© Peuples Noirs Peuples Africains no. 11 (1979) 1-8



PEUPLES NOIRS
PEUPLES AFRICAINS

Tombeur de Bokassa !

Vince REMOS

Disons-le sans vantardise, certes, mais sans fausse modestie non plus.

C'est une jeune revue bimestrielle pauvre, peu connue, c'est Peuples noirs - Peuples africains qui a enclenché le processus au terme duquel Bokassa, soi-disant empereur à Bangui, mais vrai boucher dégoulinant du sang de petits enfants noirs, après s'être enfui de sa capitale, s'est retrouvé sur le pavé des exils ignominieux derrière Riza chah Pahlavi, derrière Idi Amin Dada, derrière Anastasio Somoza, plus heureux somme toute que Francisco Macias Nguéma.

Peuples noirs - Peuples africains tombeur de Bokassa, taratata ! nous lancera-t-on narquoisement. Comment est-il possible qu'une jeune revue, d'ailleurs pauvre et inconnue, soit à l'origine de la culbute d'un tyran tout-puissant, et même « parent » de Giscard d'Estaing, inspiré de Paris par le nouvel homme au passé ténébreux Journiac, et surtout protégé par le silence chauvin des media français ?

Eh bien, expliquons-nous.

Qui peut affirmer que, sans notre numéro double 7/8, paru le 13 mars 1979 et significativement intitulé Amnesty [PAGE 2] International Section Française ou la Défense des Droits de l'Homme blanc ? dans lequel nous dénoncions 100 pages de documents à l'appui, le silence méthodique observé par l'organisation humanitaire à l'égard des crimes dont se rendaient régulièrement coupables les dictateurs sanguinaires d'Afrique francophone, et particulièrement le ci-devant empereur Bokassa – qui peut dire que, sans ce numéro double, la célèbre organisation se serait résignée à dénoncer les massacres d'enfants perpétrés par le monstre de Bangui en avril de cette année ?

Que disions-nous, par exemple, à propos de l'Empire Centrafricain, dans ce numéro double ? Pages 95-96, nous écrivions : « Et que dire de l'Empire Centrafricain où règne un certain Bokassa qui se croit empereur ? Qui n'a entendu parler de son inénarrable Majesté et de ses méthodes très spéciales de gouvernement ? Ainsi Sa Majesté ne dédaigne pas de mettre elle-même la main à la pâte, comme on dit, torturant cruellement des opposants, fouettant des étudiants récalcitrants quand elle ne les fait pas massacrer purement et simplement par ses prétoriens, exécutant un officier comploteur avec des raffinements de sadisme, visitant les prisons incognito pour s'assurer de la rigoureuse application de consignes personnelles ayant pour but d'ôter à ses adversaires toute chance d'échapper à la mort. Et j'en passe. Comment se fait-il que la Section Française d'Amnesty International, la mieux placée pour intervenir.. n'ait jamais organisé une campagne pour défendre les Droits de l'Homme en Centrafrique ?... A-t-on bien remarqué que, chaque fois qu'il y débarque, Giscard prend soin de donner une accolade spectaculaire à « l'Empereur », son « cousin » de la main gauche, sans que cela scandalise d'ailleurs personne en France... »

* **MATÉRIEL FOURNI**
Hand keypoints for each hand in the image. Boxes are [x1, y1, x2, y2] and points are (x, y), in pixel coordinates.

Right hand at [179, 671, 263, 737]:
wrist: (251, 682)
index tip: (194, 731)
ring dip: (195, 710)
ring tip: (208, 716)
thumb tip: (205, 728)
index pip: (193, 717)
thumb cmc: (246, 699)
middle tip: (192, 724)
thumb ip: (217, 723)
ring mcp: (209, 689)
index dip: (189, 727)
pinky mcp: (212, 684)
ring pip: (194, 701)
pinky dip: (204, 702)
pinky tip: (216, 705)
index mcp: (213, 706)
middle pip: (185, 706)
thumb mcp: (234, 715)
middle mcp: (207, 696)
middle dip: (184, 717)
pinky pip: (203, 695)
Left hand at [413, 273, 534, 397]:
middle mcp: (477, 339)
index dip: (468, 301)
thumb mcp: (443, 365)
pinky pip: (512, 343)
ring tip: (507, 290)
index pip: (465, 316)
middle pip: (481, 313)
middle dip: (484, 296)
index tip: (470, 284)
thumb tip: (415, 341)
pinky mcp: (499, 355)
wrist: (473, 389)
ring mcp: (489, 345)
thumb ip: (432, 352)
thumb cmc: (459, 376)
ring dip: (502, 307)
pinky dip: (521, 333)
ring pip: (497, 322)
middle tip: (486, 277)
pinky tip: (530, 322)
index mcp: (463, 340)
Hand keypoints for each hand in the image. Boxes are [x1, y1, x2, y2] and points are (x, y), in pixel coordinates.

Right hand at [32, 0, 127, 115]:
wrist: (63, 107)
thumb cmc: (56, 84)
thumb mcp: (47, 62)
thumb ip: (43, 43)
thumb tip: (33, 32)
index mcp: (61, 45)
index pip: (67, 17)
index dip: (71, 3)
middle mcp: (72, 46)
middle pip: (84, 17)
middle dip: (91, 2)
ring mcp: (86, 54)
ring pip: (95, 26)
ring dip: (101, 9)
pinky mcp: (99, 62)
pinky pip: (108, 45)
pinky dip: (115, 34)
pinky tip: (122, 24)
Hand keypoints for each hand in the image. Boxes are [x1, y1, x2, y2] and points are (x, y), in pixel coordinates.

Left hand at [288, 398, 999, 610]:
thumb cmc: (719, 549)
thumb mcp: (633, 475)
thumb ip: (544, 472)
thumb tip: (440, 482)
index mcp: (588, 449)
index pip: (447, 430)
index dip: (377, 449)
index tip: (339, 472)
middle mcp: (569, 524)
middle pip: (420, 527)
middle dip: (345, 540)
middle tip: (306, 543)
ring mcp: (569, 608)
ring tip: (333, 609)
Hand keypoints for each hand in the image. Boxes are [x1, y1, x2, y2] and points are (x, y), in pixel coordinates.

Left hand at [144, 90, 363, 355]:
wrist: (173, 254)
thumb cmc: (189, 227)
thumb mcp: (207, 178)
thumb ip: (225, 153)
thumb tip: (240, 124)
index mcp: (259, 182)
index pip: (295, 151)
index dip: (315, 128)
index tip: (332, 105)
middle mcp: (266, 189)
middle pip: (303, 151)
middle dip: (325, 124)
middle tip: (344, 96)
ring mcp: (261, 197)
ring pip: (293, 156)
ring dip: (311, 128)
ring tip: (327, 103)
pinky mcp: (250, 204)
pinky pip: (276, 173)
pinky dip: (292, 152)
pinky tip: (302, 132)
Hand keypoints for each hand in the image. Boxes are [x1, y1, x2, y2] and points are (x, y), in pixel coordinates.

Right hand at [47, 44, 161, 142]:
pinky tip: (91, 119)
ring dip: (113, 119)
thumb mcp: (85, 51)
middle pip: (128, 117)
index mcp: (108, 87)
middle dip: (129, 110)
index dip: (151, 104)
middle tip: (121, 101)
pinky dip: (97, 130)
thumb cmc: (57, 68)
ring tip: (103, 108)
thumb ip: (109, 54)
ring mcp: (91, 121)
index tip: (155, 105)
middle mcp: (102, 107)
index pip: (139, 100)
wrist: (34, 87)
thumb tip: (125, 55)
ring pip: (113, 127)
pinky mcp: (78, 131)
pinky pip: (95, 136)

* * *

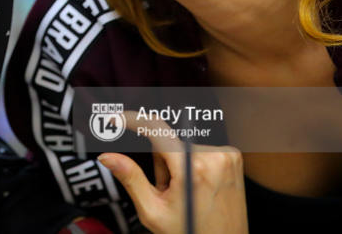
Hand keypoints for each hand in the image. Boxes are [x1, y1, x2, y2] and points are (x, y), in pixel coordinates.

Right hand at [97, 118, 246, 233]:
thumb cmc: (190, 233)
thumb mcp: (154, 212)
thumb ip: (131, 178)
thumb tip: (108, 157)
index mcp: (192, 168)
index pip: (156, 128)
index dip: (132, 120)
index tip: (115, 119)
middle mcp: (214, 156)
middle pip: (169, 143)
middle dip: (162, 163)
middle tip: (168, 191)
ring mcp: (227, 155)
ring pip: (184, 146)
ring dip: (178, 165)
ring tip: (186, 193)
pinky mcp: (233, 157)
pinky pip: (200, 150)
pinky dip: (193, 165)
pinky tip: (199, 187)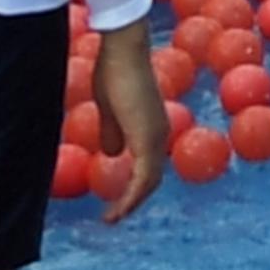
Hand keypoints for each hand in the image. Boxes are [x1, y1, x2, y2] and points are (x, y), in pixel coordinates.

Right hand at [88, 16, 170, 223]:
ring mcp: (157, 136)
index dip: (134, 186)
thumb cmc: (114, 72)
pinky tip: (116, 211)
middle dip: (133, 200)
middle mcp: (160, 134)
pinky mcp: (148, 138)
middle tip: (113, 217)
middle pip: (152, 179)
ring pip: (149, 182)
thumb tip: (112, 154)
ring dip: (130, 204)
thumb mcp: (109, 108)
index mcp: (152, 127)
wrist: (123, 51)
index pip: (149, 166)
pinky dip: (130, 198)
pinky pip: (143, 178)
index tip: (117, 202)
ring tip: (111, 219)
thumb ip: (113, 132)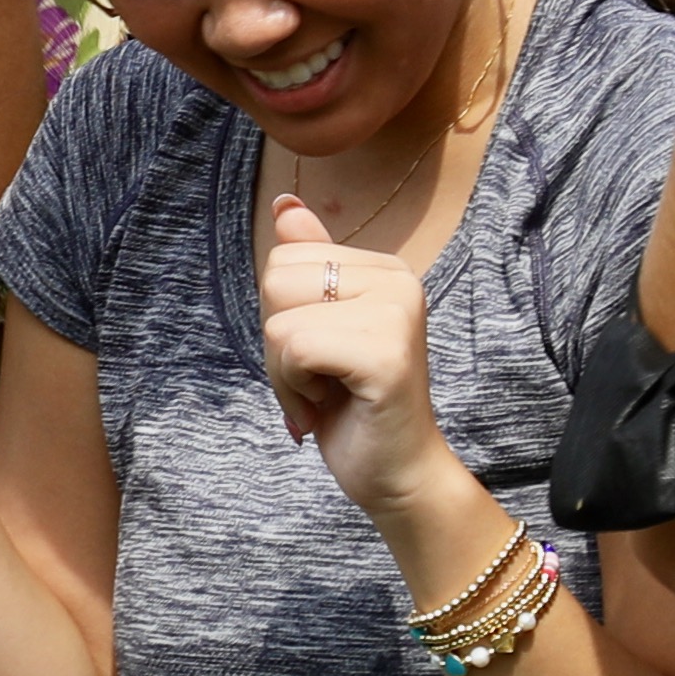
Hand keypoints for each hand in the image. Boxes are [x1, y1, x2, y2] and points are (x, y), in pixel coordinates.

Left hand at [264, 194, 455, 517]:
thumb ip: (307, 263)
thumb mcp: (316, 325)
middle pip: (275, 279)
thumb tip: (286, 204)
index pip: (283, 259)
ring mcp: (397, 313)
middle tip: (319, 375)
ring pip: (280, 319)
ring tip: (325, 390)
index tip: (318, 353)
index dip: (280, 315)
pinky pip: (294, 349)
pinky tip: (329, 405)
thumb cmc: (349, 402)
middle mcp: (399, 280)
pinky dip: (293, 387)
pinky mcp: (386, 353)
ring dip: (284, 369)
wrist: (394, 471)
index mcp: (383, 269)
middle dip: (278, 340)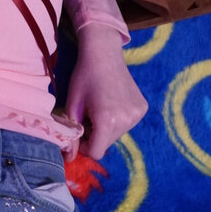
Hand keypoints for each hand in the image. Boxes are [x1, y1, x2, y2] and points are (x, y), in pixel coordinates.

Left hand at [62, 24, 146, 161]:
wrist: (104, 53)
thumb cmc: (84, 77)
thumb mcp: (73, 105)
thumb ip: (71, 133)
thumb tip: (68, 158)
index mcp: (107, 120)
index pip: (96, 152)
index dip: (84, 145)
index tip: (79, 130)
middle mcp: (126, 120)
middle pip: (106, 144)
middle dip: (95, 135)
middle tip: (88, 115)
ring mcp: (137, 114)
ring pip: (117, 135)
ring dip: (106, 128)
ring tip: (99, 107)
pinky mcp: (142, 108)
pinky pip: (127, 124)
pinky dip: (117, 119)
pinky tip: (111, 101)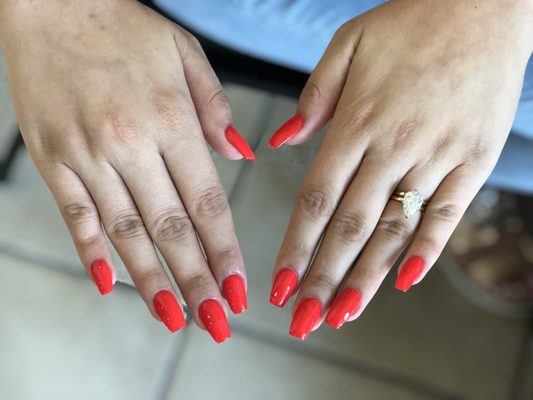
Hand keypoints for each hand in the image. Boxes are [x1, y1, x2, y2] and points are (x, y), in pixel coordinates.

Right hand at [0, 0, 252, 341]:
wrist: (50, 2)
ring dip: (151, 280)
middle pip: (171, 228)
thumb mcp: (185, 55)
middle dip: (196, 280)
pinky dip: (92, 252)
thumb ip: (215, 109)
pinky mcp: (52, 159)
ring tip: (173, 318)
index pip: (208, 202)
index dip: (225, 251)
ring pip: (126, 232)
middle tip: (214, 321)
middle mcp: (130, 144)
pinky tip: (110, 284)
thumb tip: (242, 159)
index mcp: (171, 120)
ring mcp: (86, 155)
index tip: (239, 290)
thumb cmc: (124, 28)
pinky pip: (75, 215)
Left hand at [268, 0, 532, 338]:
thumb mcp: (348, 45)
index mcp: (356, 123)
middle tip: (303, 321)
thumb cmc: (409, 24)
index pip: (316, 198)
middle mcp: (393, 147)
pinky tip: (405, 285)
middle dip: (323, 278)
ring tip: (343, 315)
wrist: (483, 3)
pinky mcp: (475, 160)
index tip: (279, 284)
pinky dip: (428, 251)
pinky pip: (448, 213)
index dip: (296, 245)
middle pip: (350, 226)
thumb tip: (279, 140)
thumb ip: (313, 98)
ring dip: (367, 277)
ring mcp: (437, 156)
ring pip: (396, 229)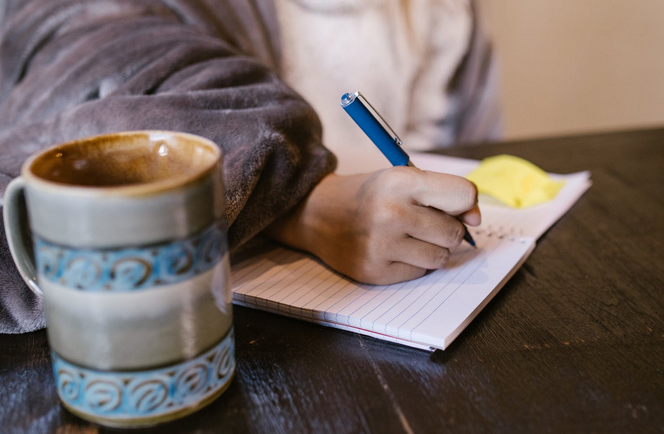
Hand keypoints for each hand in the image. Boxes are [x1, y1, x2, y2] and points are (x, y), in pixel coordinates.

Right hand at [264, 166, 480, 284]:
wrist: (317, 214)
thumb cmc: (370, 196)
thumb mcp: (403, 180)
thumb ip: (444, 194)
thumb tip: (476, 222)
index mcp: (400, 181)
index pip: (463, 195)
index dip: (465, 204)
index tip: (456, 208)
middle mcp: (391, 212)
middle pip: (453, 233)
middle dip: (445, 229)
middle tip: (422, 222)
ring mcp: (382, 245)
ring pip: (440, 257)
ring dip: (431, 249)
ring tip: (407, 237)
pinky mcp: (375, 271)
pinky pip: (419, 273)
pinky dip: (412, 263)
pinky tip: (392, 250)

* **EXERCICES PROPOSÉS**
1. Répondez à ces questions sur l'article sur Bokassa :
(a) Tous les combien paraît la revue ?
(b) Quel jour est sorti le numéro double 7/8 ?
(c) À quelles pages de ce numéro double se trouvait le passage sur l'Empire Centrafricain ?
2. Mettez en anglais cette phrase de l'article sur Bokassa : « Disons-le sans vantardise, certes, mais sans fausse modestie non plus. »
Pour répondre, ne vous servez que de l'article sur Bokassa.

* **CORRIGÉ PAR EXERCICE**
1.
(a) Tous les deux mois : c'est une revue bimestrielle.
(b) Le 13 mars 1979.
(c) Aux pages 95-96.

2. Let's say it without boasting, of course, but without false modesty either.